Tight or loose: clean or messy
Some learn piano by sitting down and playing; others learn from teachers steeped in Western musical tradition. Each can play any piece of music but the traditional learner can communicate more precisely about the music with his/her peers, since he shares a detailed common musical vocabulary.
So also with the continuum of search that ranges from pure relational database search to free text search. If a problem is well understood (has a proven model) then the RDBMS approach will dominate. Otherwise text search allows testing of models which, once they become stable, can be "frozen" in RDBMS implementations. Also RDBMS can "loosen up" via fuzzy, probabilistic or text queries; text search can "tighten up" by implementing relational search based on a given model.
So part of the question is to what degree do we wish to communicate about the models (the meta-data)? And to/with whom (our friend Tom, other people, computers, etc.) do we wish to communicate?

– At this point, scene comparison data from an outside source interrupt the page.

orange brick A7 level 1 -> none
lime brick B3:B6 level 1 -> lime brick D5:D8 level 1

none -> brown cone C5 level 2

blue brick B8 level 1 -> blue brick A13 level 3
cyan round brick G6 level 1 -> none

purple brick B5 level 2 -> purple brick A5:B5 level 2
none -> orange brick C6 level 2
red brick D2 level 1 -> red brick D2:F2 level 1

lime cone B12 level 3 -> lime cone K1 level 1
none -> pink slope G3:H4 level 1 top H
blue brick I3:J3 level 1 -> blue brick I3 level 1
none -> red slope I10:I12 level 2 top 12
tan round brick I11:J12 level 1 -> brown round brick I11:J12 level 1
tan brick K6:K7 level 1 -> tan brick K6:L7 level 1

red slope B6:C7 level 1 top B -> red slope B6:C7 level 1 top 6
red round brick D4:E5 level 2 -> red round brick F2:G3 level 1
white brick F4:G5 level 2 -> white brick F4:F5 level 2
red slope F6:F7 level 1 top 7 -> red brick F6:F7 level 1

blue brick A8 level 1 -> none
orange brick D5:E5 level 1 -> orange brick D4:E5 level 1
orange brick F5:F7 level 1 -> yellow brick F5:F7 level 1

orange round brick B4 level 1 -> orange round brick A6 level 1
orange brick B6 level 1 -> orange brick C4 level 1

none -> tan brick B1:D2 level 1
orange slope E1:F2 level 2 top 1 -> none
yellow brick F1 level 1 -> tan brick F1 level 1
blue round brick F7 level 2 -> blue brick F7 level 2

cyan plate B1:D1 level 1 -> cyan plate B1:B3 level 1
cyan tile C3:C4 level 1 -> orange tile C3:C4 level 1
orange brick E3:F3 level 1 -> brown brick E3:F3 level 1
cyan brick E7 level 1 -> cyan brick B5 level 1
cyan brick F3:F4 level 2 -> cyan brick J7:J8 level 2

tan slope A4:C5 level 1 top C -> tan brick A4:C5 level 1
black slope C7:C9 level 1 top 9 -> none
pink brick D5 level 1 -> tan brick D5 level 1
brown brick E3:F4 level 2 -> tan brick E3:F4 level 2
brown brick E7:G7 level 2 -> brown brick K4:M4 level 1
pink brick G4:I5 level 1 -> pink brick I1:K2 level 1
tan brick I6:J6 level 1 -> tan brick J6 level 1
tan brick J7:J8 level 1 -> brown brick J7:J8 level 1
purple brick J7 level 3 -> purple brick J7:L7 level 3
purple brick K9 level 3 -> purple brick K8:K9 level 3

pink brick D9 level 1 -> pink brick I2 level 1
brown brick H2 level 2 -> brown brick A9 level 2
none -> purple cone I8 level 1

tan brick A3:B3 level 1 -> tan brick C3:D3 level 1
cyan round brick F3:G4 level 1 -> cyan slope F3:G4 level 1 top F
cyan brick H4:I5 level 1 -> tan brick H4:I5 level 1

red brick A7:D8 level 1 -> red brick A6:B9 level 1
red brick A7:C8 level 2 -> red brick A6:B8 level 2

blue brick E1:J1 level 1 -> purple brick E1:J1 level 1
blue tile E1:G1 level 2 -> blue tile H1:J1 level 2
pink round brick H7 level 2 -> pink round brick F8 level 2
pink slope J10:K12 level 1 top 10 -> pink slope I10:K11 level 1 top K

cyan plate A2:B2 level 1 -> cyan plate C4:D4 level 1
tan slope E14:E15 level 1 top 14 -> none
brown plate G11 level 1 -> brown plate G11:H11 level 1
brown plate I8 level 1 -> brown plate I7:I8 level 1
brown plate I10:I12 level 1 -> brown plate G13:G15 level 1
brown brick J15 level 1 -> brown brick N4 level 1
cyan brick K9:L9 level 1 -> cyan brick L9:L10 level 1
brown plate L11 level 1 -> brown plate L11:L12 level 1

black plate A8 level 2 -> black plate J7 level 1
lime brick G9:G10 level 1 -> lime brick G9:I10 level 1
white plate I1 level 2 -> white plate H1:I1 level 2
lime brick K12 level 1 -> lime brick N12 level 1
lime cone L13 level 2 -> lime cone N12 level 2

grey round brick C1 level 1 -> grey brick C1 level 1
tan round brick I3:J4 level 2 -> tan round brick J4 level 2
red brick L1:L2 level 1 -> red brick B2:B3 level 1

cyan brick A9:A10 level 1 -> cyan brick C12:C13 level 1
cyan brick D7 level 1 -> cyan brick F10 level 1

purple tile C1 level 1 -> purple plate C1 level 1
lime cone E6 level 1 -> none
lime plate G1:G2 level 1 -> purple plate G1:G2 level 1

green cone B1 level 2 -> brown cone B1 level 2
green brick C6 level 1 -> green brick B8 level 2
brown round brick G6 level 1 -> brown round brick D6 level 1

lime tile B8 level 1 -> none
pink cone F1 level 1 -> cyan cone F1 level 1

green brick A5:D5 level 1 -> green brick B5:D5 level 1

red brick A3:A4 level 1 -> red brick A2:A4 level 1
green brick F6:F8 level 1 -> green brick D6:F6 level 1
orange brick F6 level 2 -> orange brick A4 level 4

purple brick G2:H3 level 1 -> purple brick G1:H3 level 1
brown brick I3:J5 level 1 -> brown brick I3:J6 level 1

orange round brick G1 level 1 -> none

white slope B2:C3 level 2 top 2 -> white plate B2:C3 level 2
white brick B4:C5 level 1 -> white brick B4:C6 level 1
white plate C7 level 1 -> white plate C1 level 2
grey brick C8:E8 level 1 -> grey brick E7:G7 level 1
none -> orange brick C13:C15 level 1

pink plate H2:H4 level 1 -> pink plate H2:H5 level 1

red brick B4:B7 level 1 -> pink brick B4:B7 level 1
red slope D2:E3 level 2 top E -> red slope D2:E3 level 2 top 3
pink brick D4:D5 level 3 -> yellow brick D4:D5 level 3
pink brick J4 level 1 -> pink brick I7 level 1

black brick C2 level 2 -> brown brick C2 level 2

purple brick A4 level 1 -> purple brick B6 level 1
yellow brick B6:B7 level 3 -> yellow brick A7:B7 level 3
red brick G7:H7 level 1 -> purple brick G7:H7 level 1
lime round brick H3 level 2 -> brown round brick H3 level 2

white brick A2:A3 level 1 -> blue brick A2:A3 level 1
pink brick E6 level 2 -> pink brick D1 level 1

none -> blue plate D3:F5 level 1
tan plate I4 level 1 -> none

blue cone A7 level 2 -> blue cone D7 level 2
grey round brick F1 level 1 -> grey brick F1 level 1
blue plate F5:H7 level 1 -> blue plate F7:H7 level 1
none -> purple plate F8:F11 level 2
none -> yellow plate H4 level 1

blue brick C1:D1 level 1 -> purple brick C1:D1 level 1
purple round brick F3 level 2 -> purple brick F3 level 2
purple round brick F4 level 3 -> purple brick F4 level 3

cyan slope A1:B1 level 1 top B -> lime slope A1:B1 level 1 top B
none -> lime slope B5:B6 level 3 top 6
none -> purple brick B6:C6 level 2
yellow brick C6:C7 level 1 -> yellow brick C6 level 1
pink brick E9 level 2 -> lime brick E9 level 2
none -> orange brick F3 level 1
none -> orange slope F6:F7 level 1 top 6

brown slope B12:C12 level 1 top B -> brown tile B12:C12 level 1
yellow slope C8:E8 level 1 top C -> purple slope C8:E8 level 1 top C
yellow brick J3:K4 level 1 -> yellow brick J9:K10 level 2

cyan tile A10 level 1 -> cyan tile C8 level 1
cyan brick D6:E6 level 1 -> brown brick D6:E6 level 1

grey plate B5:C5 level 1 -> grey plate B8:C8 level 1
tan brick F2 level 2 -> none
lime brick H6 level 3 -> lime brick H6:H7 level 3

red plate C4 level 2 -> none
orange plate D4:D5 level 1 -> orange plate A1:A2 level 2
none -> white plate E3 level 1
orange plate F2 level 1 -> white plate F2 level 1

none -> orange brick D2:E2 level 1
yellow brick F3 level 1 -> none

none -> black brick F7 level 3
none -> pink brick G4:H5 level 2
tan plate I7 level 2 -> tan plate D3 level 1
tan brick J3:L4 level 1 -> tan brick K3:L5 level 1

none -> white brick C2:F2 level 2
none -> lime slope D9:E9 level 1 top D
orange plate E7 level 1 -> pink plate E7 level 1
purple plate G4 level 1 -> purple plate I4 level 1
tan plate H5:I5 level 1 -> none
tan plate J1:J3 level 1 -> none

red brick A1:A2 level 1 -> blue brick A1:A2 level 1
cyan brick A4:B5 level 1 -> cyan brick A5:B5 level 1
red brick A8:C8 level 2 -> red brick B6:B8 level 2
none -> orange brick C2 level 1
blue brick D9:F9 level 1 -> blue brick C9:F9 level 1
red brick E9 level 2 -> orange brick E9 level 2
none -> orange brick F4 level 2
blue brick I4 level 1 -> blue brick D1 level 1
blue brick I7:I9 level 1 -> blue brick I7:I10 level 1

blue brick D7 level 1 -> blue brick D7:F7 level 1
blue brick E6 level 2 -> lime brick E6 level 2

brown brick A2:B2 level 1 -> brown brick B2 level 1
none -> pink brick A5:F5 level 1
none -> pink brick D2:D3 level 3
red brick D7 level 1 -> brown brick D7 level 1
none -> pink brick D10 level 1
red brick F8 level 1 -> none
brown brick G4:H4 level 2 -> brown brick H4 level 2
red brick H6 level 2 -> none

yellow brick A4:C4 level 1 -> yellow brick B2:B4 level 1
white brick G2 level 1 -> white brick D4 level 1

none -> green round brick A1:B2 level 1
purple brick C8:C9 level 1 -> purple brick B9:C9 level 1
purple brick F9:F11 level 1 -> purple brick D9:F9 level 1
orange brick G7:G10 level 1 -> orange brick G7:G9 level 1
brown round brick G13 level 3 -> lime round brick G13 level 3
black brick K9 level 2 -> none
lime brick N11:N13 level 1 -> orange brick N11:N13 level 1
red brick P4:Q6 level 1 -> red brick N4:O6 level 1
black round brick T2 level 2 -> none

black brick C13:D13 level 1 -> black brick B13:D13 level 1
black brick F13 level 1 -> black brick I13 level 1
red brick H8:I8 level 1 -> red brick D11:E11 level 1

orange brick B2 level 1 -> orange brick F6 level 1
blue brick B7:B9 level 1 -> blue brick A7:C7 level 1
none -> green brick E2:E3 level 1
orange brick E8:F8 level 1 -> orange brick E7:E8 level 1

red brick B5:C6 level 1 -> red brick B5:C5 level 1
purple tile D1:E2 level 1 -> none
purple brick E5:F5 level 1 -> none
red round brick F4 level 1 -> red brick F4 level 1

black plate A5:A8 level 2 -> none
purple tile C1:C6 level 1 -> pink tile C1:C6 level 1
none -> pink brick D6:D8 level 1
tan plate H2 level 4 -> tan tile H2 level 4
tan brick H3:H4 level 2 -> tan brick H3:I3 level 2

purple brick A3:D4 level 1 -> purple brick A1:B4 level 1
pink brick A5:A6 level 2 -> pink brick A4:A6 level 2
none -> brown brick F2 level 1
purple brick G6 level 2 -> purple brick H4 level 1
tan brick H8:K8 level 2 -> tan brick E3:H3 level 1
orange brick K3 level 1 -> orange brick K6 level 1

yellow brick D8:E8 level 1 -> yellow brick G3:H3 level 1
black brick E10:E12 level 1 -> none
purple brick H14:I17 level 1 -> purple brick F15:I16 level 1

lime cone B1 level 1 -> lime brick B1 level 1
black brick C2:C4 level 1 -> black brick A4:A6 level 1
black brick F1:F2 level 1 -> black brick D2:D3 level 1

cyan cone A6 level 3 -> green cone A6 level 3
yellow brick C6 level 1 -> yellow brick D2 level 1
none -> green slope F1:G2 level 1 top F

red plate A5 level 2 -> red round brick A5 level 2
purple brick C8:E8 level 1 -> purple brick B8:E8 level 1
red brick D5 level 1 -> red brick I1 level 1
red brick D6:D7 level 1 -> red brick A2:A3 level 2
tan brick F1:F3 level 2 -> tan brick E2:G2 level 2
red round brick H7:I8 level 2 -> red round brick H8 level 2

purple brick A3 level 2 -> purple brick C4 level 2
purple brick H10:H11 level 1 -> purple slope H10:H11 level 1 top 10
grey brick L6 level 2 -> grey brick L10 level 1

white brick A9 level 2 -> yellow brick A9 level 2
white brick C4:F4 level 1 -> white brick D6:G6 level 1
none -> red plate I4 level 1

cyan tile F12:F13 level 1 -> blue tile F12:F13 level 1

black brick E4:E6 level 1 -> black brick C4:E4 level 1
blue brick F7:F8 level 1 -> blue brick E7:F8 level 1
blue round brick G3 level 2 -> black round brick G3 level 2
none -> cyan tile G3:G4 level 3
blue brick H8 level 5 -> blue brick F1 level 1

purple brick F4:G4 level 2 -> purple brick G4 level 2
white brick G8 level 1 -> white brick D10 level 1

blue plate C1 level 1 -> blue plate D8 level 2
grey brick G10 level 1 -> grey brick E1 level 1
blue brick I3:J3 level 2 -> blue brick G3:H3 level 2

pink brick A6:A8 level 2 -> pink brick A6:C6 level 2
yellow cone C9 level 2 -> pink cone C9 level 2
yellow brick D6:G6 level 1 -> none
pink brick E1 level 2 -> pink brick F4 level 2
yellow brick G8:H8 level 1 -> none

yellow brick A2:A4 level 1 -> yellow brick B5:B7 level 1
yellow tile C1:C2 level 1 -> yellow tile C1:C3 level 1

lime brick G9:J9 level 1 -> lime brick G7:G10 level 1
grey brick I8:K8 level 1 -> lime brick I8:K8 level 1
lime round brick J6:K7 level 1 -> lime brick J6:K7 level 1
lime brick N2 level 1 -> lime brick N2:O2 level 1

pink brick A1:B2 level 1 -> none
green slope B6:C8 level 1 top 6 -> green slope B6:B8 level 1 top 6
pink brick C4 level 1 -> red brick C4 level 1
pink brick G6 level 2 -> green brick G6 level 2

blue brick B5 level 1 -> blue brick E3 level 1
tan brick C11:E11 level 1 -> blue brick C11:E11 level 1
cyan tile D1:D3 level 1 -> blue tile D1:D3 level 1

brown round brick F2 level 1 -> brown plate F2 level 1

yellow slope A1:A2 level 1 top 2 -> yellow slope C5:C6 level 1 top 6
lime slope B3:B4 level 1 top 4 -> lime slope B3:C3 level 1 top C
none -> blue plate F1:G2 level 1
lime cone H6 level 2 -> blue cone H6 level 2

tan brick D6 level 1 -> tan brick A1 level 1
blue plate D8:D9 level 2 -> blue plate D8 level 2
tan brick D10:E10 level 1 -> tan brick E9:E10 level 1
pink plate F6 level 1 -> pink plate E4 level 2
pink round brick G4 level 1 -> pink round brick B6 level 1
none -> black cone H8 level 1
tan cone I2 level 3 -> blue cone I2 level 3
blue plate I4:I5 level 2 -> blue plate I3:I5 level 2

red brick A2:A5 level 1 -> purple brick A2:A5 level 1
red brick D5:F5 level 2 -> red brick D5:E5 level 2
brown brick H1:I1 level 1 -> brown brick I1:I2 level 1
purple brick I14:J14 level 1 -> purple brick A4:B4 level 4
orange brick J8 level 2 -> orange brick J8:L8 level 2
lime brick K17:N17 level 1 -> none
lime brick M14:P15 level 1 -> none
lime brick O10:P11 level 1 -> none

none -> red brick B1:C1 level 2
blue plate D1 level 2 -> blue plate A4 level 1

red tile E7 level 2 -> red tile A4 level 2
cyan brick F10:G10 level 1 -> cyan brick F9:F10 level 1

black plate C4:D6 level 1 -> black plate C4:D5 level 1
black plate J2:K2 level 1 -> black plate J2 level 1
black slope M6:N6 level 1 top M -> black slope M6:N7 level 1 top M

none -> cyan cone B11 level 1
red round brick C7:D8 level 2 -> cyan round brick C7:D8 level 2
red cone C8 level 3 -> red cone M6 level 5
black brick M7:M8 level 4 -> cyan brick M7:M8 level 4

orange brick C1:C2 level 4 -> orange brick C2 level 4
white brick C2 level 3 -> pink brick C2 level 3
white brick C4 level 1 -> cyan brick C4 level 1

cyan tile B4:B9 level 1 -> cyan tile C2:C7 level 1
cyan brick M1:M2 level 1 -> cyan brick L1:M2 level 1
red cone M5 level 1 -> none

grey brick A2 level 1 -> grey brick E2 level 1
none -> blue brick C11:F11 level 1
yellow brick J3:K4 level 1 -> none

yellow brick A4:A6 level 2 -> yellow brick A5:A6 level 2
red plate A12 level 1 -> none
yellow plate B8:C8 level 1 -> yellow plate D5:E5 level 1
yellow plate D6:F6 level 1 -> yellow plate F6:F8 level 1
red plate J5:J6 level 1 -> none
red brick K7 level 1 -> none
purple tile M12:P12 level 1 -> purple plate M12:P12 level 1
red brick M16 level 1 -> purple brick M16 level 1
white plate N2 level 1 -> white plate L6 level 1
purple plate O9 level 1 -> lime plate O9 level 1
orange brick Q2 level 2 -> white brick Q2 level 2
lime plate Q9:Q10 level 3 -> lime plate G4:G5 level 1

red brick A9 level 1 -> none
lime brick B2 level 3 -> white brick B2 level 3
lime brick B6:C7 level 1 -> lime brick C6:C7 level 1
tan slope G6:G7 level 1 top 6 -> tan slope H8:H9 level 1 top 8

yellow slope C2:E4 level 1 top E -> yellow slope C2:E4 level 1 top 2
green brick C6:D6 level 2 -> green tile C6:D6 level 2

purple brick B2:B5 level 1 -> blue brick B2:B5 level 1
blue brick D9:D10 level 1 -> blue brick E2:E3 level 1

Hiding in this discussion is the old memory vs CPU tradeoff. RDBMS use CPU early to organize the data into memory structures and to minimize CPU required for search; text searchers use CPU late to organize and search the data. Either technique will work; my belief is that they are mathematically equivalent from several perspectives. But should the cost of CPU and memory fall to zero (and this is a certainty), the CPU/memory criteria will not be useful for preferring either RDBMS or text search.
I would argue that the more critical difference is that any human(s) involved would prefer one or the other depending on their interaction with the system, i.e., their ability to construct correct models of the world and that, once a model is shown to be correct, then a relational implementation would be the preferred one.
So for accounting, RDBMS would be preferred, whereas for a criminal investigative system a text search system with intelligence (a hybrid, perhaps fuzzy-relational) would be better, since the underlying models are in flux and not so definite as in the case of the financial system. [Aside: in a crime any object can be used to perform any action. Systems that too tightly define the objects (people, places, things) involved in a crime (or other human activity) will be unable to characterize certain crimes.]
There is growing momentum in the Open Source Java world for RDBMS alternative s like Jisp, JDBMS, and Prevayler. These are all systems that allow objects to be persisted to disk, and in the case of JDBMS and Prevayler in a transactional manner.
The beauty of these systems is that they are extremely light-weight (talking kbs for the enitre package) and have pretty impressive performance.
I know that my first instinct when designing a new application is to start designing the database - I seem to simply presume that this is how it will be built. Perhaps in many cases (outside the enterprise, in particular) moving to alternative technlogies has benefits.
Wither the Relational Database?
Wm Grosso's observation that '...fields in structured data are often disjoint sets...' does not, so far as I know, match up to any references on database design, but a similar notion does have a role in the literature of data warehousing. A 'fact table' (or 'event table' as I named it years ago) has by design a very few, and in some cases just one, fact columns. The other columns identify the dimensions of the fact. This database structure gives a database architect the option to limit the domain of an fact column to values selected from disjoint sets. So although at fact column may contain author name, publication date, and other attributes, only the rows of price type would contain a dollar value that would match $19.95, or perhaps range between $0.0 and $19.99. A query that selects all rows with a fact column value in a specific range would then yield the identifiers of the books that have prices in that range.